American cuisine can often be much maligned, but there are many nuggets (or should that be tenders?) of brilliance in amongst the pizzas and burgers. One of the greatest delicacies going, in my opinion, is the humble chicken wing. Done right, they are moreish to the point of being a whole meal, messy and social at the same time.

For me the best style is hot wings; there has to be a marriage of chicken and spice. I am well aware that this is a controversial subject and that there are many family recipes and much debate on what does and doesn’t qualify as a true hot wing, but this recipe has been a knock-out every time I have done it.

I haven’t referred to these hot wings as “buffalo wings” as I believe, strictly, the wings should not be coated to be truly referred to as such. However, the “sauce” I use fans will invariably recognise as being a buffalo style sauce.
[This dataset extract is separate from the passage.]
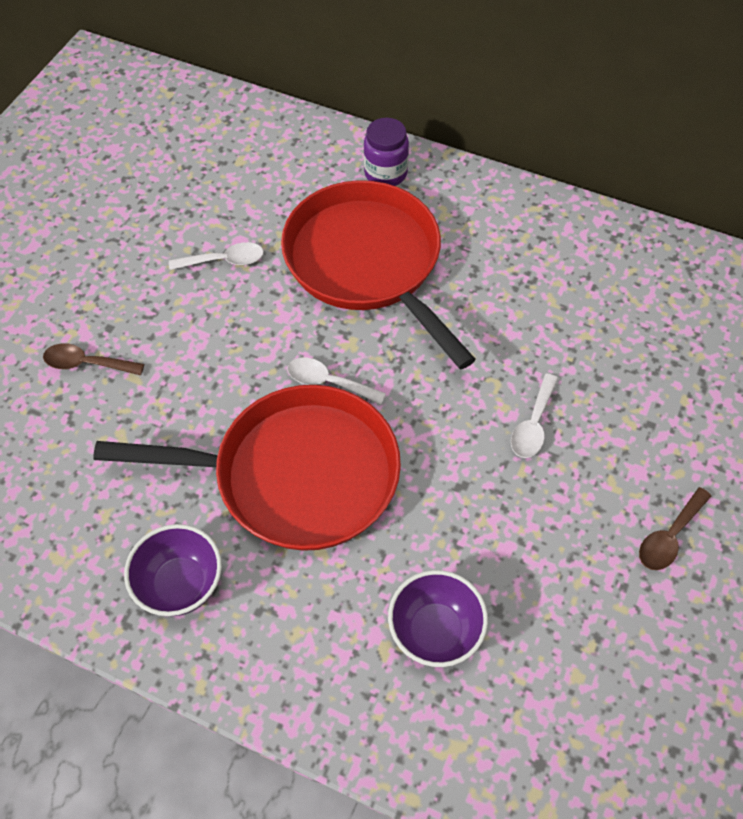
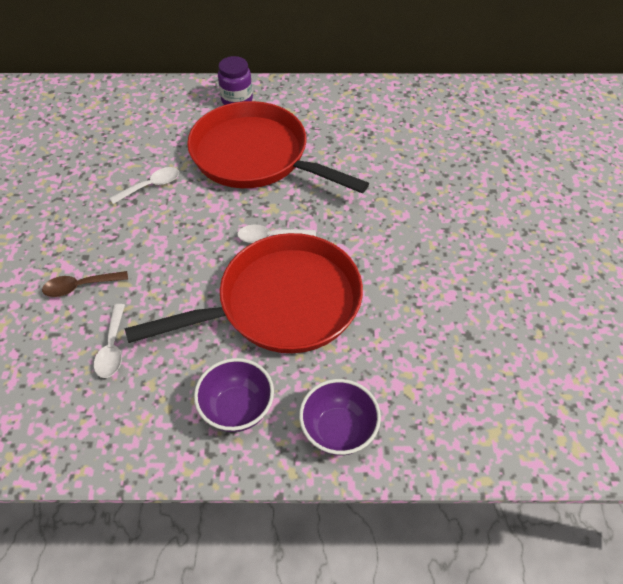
camera: 25 degrees left, 5 degrees down
(435, 631) = (436, 365): purple bowl -> purple bowl (338, 430)
(533, 425) = (422, 216): white spoon -> white spoon (112, 348)
(669, 537) = (544, 250): brown spoon -> none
This recipe will serve 2 hungry hot wings fans. It poaches the chicken in milk for maximum tenderness. Enzymes in the milk start to break down the proteins in the chicken and this method also means the frying is limited to crisping the skin and coating, not cooking the whole chicken. Whilst this doesn’t make these hot wings healthy (not by a long shot) it is at least an improvement.

Hot Wings Ingredients

  • 2lbs (around 900g) of chicken wings.
  • 1 medium onion
  • 1 bay leaf
  • 2 pints of milk
  • 4 tablespoons of butter
  • 2 large cloves of garlic, crushed.
  • 2 tablespoons of hot sauce
  • 75g of plain flour
  • 1 heaped teaspoon of cayenne pepper
  • 1 heaped teaspoon of paprika
  • 1 teaspoon of salt
  • Flavourless oil (e.g. vegetable, sunflower) for frying.

Hot Wings Recipe

  1. Remove the skin and the root of the onion and roughly chop into about 6 pieces. Chuck the wings and the onion into a large saucepan with the bay leaf.
  2. Pour over the 2 pints of milk.
  3. Bring to the boil and leave to simmer for 20 minutes.
  4. Whilst the chicken is poaching, melt the butter in a small saucepan and add the garlic. Let the garlic cook through without burning or browning and add the hot sauce and stir. Leave it on a low heat for around 5 minutes.
  5. Mix the flour, salt, paprika and cayenne pepper in a bowl or a sandwich bag as you see fit.
  6. When the chicken has simmered for its 20 minutes, drain them. Discard the onion and bayleaf and allow to cool for 5-10 minutes.
  7. Coat each wing separately (and thoroughly) in the bag or bowl and place on a plate. Ideally, if you have time, you would now allow them to cool completely and then cover and refrigerate to help set the coating (4-6 hours ideally), but if you’ve a real hankering for hot wings, you can proceed without chilling. The buffalo sauce (butter, hot sauce and garlic) will keep in a covered bowl in the fridge as well for this time, it will just need melting again is all.
  8. Pre-heat an oven to 200 degrees centigrade and a deep-fat fryer * to its maximum setting (usually around 190 degrees centigrade).
  9. Fry the coated wings in the hot oil until crispy and golden. Place in a roasting tin on a sheet of kitchen paper to help drain them. Ideally, fry them in small batches so you can easily turn them and they have space.
  10. Remove the kitchen paper, toss the wings in the buffalo sauce and then pop into the oven for 5 minutes and serve. A good serving idea is with sticks of carrot and celery and a blue cheese sauce, but the only real serving requirement is a good stack of napkins.

* a deep-fat fryer is the best tool for this job because they are controlled by a thermostat which makes them a lot safer. They are often deep too which helps, however, a wok will also do the trick if you are careful and safe with the oil.